= RECORDS PROVIDED =
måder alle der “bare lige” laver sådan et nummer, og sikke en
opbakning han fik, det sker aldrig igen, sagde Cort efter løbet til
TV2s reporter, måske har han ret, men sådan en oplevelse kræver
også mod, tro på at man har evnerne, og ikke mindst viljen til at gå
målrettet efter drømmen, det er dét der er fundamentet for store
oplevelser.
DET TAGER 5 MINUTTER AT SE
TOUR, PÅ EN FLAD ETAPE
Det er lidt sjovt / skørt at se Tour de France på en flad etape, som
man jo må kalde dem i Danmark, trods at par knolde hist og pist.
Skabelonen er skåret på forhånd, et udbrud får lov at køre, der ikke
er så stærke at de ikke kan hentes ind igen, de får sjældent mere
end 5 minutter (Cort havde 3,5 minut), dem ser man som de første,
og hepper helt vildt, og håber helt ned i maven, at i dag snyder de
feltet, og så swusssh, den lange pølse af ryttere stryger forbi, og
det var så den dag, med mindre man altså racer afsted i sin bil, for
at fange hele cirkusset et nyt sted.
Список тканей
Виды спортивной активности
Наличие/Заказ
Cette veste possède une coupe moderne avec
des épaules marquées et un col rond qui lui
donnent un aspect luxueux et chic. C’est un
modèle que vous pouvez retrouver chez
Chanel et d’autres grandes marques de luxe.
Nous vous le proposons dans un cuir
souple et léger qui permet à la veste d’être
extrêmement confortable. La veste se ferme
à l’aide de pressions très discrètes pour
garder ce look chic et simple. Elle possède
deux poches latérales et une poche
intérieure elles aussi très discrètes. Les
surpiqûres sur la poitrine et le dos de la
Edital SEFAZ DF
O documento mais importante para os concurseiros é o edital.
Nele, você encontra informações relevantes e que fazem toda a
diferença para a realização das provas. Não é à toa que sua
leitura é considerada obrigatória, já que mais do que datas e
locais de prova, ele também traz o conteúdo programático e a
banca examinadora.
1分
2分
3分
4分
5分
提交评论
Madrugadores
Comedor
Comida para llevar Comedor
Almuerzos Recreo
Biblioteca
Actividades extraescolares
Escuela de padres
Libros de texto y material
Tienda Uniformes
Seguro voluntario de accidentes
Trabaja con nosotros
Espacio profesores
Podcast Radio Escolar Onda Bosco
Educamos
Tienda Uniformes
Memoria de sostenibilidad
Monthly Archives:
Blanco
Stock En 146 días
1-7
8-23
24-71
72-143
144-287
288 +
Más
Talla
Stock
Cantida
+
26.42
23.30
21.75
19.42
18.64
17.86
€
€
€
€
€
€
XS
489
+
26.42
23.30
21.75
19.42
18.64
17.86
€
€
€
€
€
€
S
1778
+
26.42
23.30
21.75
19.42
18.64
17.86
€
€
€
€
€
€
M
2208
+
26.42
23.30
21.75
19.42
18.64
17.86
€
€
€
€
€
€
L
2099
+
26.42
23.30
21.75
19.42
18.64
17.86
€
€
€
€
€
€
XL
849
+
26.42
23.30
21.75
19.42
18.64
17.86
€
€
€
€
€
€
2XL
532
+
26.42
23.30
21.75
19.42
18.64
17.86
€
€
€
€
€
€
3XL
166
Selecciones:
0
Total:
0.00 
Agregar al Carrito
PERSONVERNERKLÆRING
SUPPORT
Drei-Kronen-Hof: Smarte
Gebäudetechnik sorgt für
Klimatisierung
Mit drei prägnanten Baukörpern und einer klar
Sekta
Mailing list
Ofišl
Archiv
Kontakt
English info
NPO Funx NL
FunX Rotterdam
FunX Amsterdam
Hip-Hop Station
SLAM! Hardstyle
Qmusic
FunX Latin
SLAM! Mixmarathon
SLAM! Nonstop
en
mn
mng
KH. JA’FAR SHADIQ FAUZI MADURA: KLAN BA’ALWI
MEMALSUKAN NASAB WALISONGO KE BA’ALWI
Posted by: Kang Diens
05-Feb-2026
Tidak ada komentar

= TASK INSTRUCTIONS =
Extract every line of the material, unaltered, from its first line up to and including the line containing "Det er lidt".

= EXERCISE RESULT =
måder alle der “bare lige” laver sådan et nummer, og sikke en
opbakning han fik, det sker aldrig igen, sagde Cort efter løbet til
TV2s reporter, måske har han ret, men sådan en oplevelse kræver
også mod, tro på at man har evnerne, og ikke mindst viljen til at gå
målrettet efter drømmen, det er dét der er fundamentet for store
oplevelser.
DET TAGER 5 MINUTTER AT SE
TOUR, PÅ EN FLAD ETAPE
Det er lidt sjovt / skørt at se Tour de France på en flad etape, som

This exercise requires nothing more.